■ Extract provided
=-=-=-=-=

[HPforGrownups] The prophecy - a maverick view....

elfundeb elfundeb at gmail.com
Sun May 1 12:15:30 UTC 2005


No: HPFGUIDX 128356

Geoff Bannister wrote:
We are told that the
> one "with the power to vanquish" the Dark Lord would be born at the
> end of July. As has been pointed out on numerous
> occasions, "vanquish" in no way means to kill. My dictionary
> gives "to defeat thoroughly, conquer, overcome, overwhelm, rout,
> trounce".
> 
> This has already happened – more than once. Voldemort was vanquished
> at Godric's Hollow; but was it by the "one with the power"?
> Continuing, if Harry is the one, then he repeated this defeat when
> Quirrell failed to kill him and Voldemort was banished from a
> physical form again. So he has been vanquished twice at least. OK, he
> returned in "Goblet of Fire" but does not seem to have recaptured his
> earlier powers and influence to the same degree. So, in a way, this
> part of the prophecy has been met. If you consider the thirteen and a
> half years between Godric's Hollow and the rebirth of Voldemort, the
> Dark Lord was out of commission from late 1982 to whenever he managed
> to possess Quirrell a year or so before the events of "Philosopher's
> Stone" and then out of action physically from then until the rebirth
> spell was activated  on 24th June 1995. So Harry has demonstrated the
> power to vanquish twice; when next?

This interpretation conflicts with the one I just posted last night,
suggesting that Harry had escaped Voldemort but did not show himself
to be LV's equal in doing so (ergo, he was not vanquished).  But, as
the matter is far from resolved, in my view, I'm just as happy to
argue from the perspective that Harry *is* the One.

I even cited the same definition (or one very similar).  It just goes
to show what troublesome things words are. ;-)

I do tend to think that the common usage of the word vanquish refers
to a final defeat, though, rather than an interim defeat in a much
longer battle, so that when the prophecy speaks of vanquishing, it
means that only the One can eliminate Voldemort as a threat. 
(Otherwise, Dumbledore could be considered to have vanquished
Voldemort at the DoM.)

=-=-=-=-=

■ Material
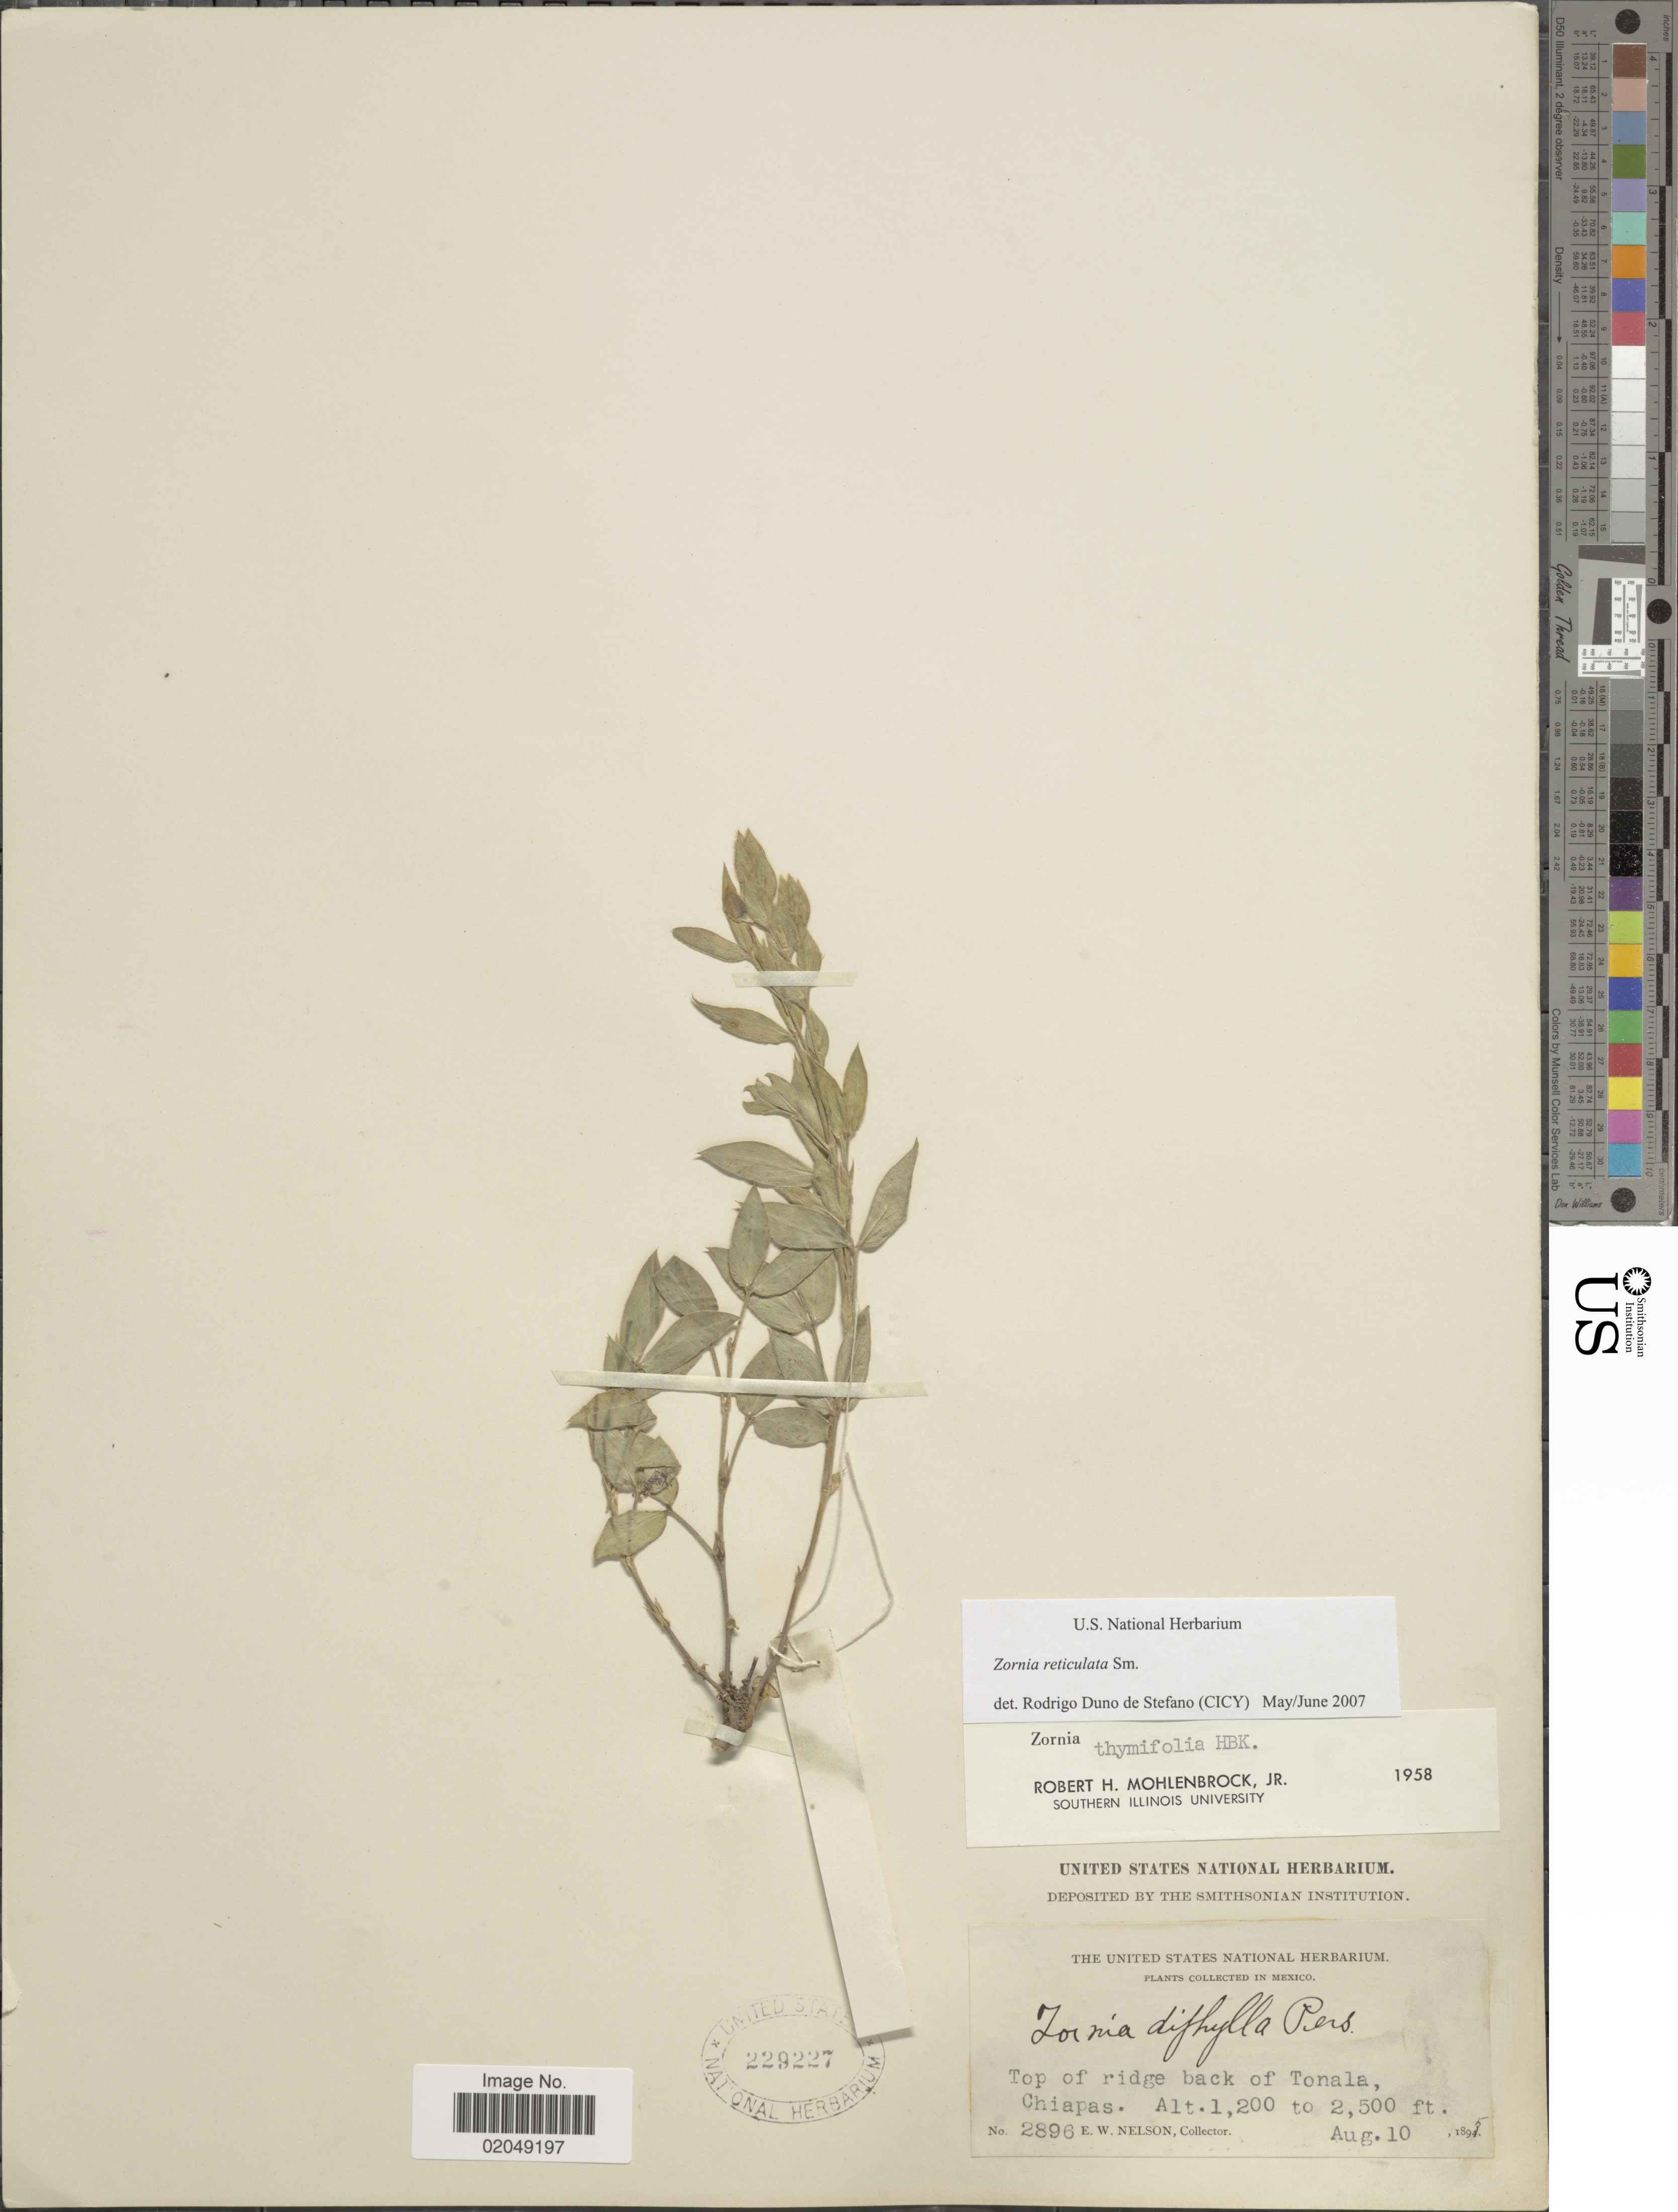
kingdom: Plantae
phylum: Tracheophyta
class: Magnoliopsida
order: Fabales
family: Fabaceae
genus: Zornia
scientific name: Zornia reticulata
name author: Sm.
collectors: E. W. Nelson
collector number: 2896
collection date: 1895-08-10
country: Mexico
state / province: Chiapas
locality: Top of ridge back of Tonala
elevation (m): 366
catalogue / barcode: US 229227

=-=-=-=-=

■ Stated exercise 1
In the prophecy post, reproduce everything from "I even cited" down to "at the DoM.)", swapping "troublesome" for "slippery".
■ Stated exercise 2
According to the prophecy post, on what date was the rebirth spell activated?

■ Result 1
I even cited the same definition (or one very similar).  It just goes
to show what slippery things words are. ;-)

I do tend to think that the common usage of the word vanquish refers
to a final defeat, though, rather than an interim defeat in a much
longer battle, so that when the prophecy speaks of vanquishing, it
means that only the One can eliminate Voldemort as a threat. 
(Otherwise, Dumbledore could be considered to have vanquished
Voldemort at the DoM.)

■ Result 2
24th June 1995